E no julgamento da questão o Supremo Tribunal Federal decidiu que:

“A norma insculpida no § 1º do artigo 61 da Carta Federal, mais precisamente na alínea ‘a’ do inciso II, há que ter alcance perquirido sem apego exacerbado à literalidade. É certo que são da iniciativa privativa do Presidente da República as leis que disponham sobre criação de cargos, funções ou empregos públicos na administração direta e autárquica, ou aumento de sua remuneração (...) Evidentemente, está-se diante de  preceitos jungidos à atividade normativa ordinária, não alcançando o campo constitucional, porquanto envolvidos aqui  interesses do Estado de envergadura maior e, acima de tudo, da necessidade de se ter, no tocante a certas matérias, trato  abrangente a alcançar, indistintamente, os três Poderes da República. Assim o é quanto ao tema em discussão. Com a Emenda Constitucional nº 12 à Carta do Rio Grande do Sul, rendeu-se homenagem aos princípios da legalidade, da impessoalidade, da moralidade, da isonomia e do concurso público obrigatório, em sua acepção maior. Enfim, atuou-se na preservação da própria res pública. A vedação de contratação de parentes para cargos comissionados - por sinal a abranger, na espécie, apenas os cônjuges, companheiros e parentes consanguíneos, afins ou por adoção até o segundo grau (pais, filhos e irmãos) - a fim de prestarem serviços justamente onde o integrante familiar despontou e assumiu cargo de grande prestígio, mostra-se como procedimento inibidor da prática de atos da maior repercussão. Cuida-se, portanto, de matéria que se revela merecedora de tratamento jurídico único - artigo 39 da Carta de 1988, a abranger os três Poderes, o Executivo, o Judiciário e o Legislativo, deixando-se de ter a admissão de servidores públicos conforme a maior ou menor fidelidade do Poder aos princípios básicos decorrentes da Constituição Federal” (STF, ADI 1.521-RS, Tribunal Pleno, Rel. Min. Marco Aurélio, 12-03-1997, m.v., DJ 17-03-2000, p. 02, RTJ 173/424).
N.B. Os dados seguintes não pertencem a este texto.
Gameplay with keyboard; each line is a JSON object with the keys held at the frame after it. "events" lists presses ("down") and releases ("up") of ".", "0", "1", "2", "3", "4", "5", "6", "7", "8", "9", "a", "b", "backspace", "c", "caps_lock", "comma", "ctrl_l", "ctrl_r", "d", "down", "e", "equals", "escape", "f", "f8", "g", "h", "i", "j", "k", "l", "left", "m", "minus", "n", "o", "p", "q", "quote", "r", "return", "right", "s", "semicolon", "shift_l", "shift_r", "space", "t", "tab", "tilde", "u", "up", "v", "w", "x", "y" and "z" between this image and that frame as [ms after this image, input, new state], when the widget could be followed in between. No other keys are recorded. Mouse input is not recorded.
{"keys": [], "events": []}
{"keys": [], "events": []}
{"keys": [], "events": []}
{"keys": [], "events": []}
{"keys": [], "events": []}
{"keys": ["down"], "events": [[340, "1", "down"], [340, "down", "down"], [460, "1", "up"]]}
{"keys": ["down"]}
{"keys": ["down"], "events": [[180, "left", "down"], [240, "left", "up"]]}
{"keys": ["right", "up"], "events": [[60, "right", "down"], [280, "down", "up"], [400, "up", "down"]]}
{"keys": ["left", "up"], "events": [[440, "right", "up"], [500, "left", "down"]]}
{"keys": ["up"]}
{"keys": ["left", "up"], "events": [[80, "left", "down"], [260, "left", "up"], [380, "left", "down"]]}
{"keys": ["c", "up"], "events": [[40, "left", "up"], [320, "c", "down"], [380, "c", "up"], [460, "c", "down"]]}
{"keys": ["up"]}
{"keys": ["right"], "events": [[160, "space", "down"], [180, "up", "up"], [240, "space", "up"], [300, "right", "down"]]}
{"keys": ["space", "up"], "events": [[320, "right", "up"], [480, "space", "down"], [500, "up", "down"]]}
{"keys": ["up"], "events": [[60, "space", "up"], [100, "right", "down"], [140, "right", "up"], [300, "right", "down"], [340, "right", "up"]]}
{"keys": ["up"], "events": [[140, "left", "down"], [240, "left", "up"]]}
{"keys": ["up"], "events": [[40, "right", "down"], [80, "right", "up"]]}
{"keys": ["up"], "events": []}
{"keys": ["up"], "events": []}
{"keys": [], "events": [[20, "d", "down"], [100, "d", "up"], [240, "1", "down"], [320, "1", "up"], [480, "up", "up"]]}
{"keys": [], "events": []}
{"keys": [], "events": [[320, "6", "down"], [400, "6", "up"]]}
Esse posicionamento é perfilhado no Supremo Tribunal Federal (STF, RE 183.952-RS, 2ª Turma, Rel. Min. Néri da Silveira, 19-03-2002, v.u., DJ 24-05-2002, p. 69; STF, RE 372.911-SP, Rel. Min. Gilmar Mendes, 03-04-2007, DJ 08-06-2007, p. 94) e neste egrégio Tribunal de Justiça (TJSP, ADI 71.670-0/1-00, Órgão Especial, Rel. Des. Fortes Barbosa, 17-10-2001; TJSP, ADI 148.788-0/5-00, Órgão Especial, Rel. Des. Ivan Sartori, v.u., 19-09-2007).

Há que se ponderar, nesta quadra, a diferença entre requisitos para o provimento de cargos públicos - matéria situada na iniciativa legislativa reservada ao Chefe do Poder Executivo (STF, ADI 2.873-PI, Tribunal Pleno, Rel. Min. Ellen Gracie, 20-09-2007, m.v., DJe 09-11-2007, RTJ 203/89) - e condições para o provimento de cargos públicos - que não se insere na aludida reserva, e está no domínio da iniciativa legislativa comum ou concorrente entre Poder Legislativo e Poder Executivo – porque não se refere ao acesso ao cargo público, mas, à aptidão para o seu exercício.

Não se pode cogitar de ofensa a direito adquirido, haja vista a natureza precária dos cargos de provimento em comissão.

Como já julgado neste egrégio Tribunal de Justiça em fundamentação integralmente apropriada à hipótese, “não terá sentido algum proibir o administrador de praticar o nepotismo, a não ser se for também para impor àquele a coibição da prática que estiver em curso, fazendo-o exonerar ou demitir os parentes ou rescindir seus contratos de trabalho, o que, data vênia, não deixa de ser disposição para o futuro, com força de extirpar qualquer sentido retroativo da norma em exame” (TJSP, ADI 148.484-0/8-00, Órgão Especial, Rel. Des. Palma Bisson, m.v., 02-04-2008).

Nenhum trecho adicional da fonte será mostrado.